Architectures of Colonialism Constructed Histories, Conflicting Memories

International Online Conference, 16 to 19 June 2021 BTU Cottbus-Senftenberg

18 June 2021 16:50 Whose Heritage?

Colonial-Era Architecture of the Colonized in Early 20th-Century Cameroon

Mark Dike DeLancey (DePaul University)

Architectural history in Africa during the colonial period has focused largely on works created by European colonizers, and only rarely on how Africans adapted or responded to these new forms. Increasing interest in recent years in colonial, and more recently post-colonial, architecture in Africa has led to the impression that 20th-century architecture on that continent is for the most part a European story. The Palace of King Njoya, constructed 1917–1922, provides an example of how enterprising rulers in the Cameroon Grassfields sought to engage with modernity through emulation of colonial models, while also introducing strategic variations to this architecture. According to myth, this palace was created to imitate the German governor’s palace after King Njoya visited it in 1907. Yet focusing on the emulation of European architecture has blinded architectural historians to the full range of references in this extraordinary work, which combines the colonial with local Bamum forms and others adopted from the Islamic polities to the north. The air of inauthenticity disqualified this work for serious scholarly consideration; only that which preceded the colonial, or which seemingly denied the colonial, was worthy of attention.

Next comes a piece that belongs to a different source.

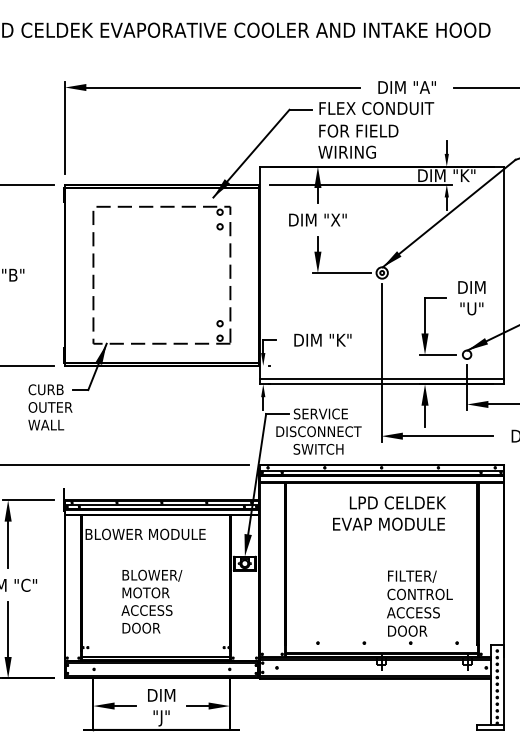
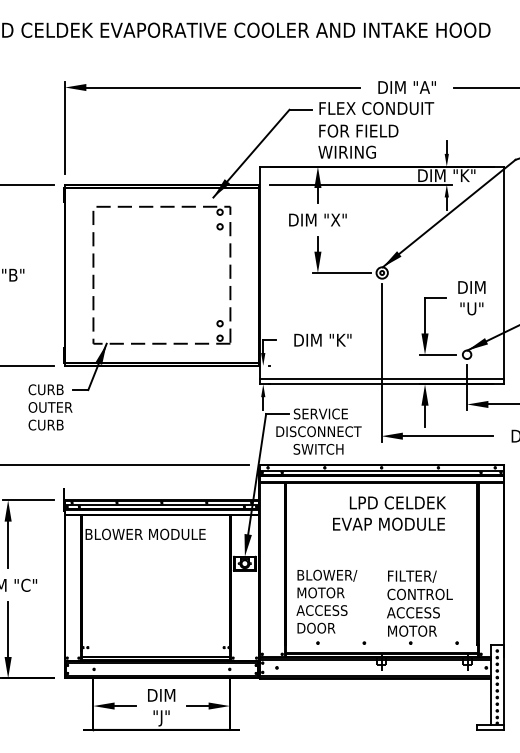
text at (46, 424): WALL -> CURB
text at (151, 601) position: (151, 601) -> (326, 601)
text at (412, 630): DOOR -> MOTOR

I wish to consider this palace explicitly as a politically astute and carefully considered response by King Njoya to the colonial situation. Drawing upon precolonial practices of royal innovation and competition, King Njoya’s palace inspired other rulers to create a host of similar palaces, leading to the conclusion that rulers were looking to each other as much as, or even more than, the colonial centre. Ultimately, this paper aims to decentre the colonizer from the history of architectural construction and creativity in the Cameroon Grassfields during the colonial era.

Mark Dike DeLancey is Professor and Chair of History of Art and Architecture at DePaul University. He received his BA in combined studio art/art history from Oberlin College in 1996, and his PhD in History of Art and Architecture from Harvard University in 2004. His research is focused on palace architecture in Cameroon, and more recently on calligraphy, contemporary art, and manuscripts in Mauritania. He is the author of Conquest and Construction: Palace Architecture in Northern Cameroon (Brill, 2016), co-author of the last three editions of Historical Dictionary of the Republic of Cameroon (Rowman & Littlefield, 2019, 2010, 2000) and has published articles in the Journal of the Society of Architectural Historians, Cahiers d’études africaines, The Oxford Research Encyclopedia of African History, and Islamic Africa.